Prognostic significance of CD166 IHC staining and KRAS exon 2 mutations for post-treatment outcome of CRC patients

We further investigated the association of CD166 IHC staining and KRAS exon 2 mutations with the post-treatment outcome of CRC patients by following-up the CRC patients for 60 months. Among the 70 studied CRC patients, 25 of them had poor post-treatment outcome (14 patients were metastasized, 6 patients were relapsed and 5 patients were dead). When considering CD166 IHC staining alone, the marker showed a sensitivity of positive staining for 22/25 (88%) of the poor-treatment outcome patients. As there were a total of 49 patients with positive staining, hence 27/45 (60%) of the good-treatment outcome patients with positive staining was detected. In line with this logistic, negative CD166 staining was found in 3/25 (12%) poor-treatment outcome patients and 18/45 (40%) good-treatment outcome patients. Similarly, KRAS exon 2 mutations without macrodissection were detected in 9/25 (36%) poor-treatment outcome patients and 16/45 (36%) good-treatment outcome patients whereas KRAS exon 2 mutations without macrodissection were not detected in 16/25 (64%) poor-treatment outcome patients and 29/45 (64%) good-treatment outcome patients. When detecting KRAS exon 2 mutations in CD166 positive cells, positive KRAS exon 2 mutations in CD166-positive cells were detected in 19/25 (76%) poor-treatment outcome and 10/45 (22%) good-treatment outcome patients whereas negative KRAS exon 2 mutations in CD166-positive cells were detected in 4/25 (16%) poor-treatment outcome and 16/45 (36%) good-treatment outcome patients (Table 7). These results can show that positive KRAS exon 2 mutations in CD166 positive cells can help to distinguish patients with poor- from good-treatment outcome and have a much better sensitivity when compared with individual positive KRAS exon 2 mutations without macrodissection. However, CD166 positive IHC staining has the highest sensitivity in the prediction of the treatment-outcome of the patients (Table 7).

▸ **Given records**

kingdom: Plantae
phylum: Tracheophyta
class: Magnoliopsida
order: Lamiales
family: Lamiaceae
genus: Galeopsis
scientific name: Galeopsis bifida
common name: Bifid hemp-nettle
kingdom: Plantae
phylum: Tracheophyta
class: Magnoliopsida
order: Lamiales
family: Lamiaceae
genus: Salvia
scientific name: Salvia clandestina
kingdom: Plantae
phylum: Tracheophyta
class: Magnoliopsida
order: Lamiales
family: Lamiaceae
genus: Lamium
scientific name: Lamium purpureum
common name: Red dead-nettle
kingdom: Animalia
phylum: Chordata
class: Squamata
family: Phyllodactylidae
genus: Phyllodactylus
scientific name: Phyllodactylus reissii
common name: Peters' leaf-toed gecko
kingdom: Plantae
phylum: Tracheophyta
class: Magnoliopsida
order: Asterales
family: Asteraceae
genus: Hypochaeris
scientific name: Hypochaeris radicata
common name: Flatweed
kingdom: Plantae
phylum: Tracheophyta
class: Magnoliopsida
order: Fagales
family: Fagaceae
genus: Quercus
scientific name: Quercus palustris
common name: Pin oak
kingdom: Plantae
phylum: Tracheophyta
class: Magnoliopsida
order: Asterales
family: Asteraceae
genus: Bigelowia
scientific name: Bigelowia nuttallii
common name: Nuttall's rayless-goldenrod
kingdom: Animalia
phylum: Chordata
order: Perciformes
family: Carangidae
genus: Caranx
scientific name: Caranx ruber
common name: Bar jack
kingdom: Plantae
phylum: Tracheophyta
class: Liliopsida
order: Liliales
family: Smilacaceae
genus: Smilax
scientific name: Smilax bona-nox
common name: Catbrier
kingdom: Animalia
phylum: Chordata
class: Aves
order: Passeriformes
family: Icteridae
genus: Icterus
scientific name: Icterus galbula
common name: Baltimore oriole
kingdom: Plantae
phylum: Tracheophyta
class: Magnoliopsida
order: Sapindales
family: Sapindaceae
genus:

▸ **Exercise objective**
In the text on CD166 staining and KRAS mutations in CRC patients, why does positive CD166 staining come out at 27 of the 45 good-outcome patients? Answer in one to three sentences.

▸ **Answer box**
A total of 49 patients had positive CD166 staining, and 22 of them were patients with a poor outcome. That leaves 27 positive patients among the 45 with a good outcome, or 60%.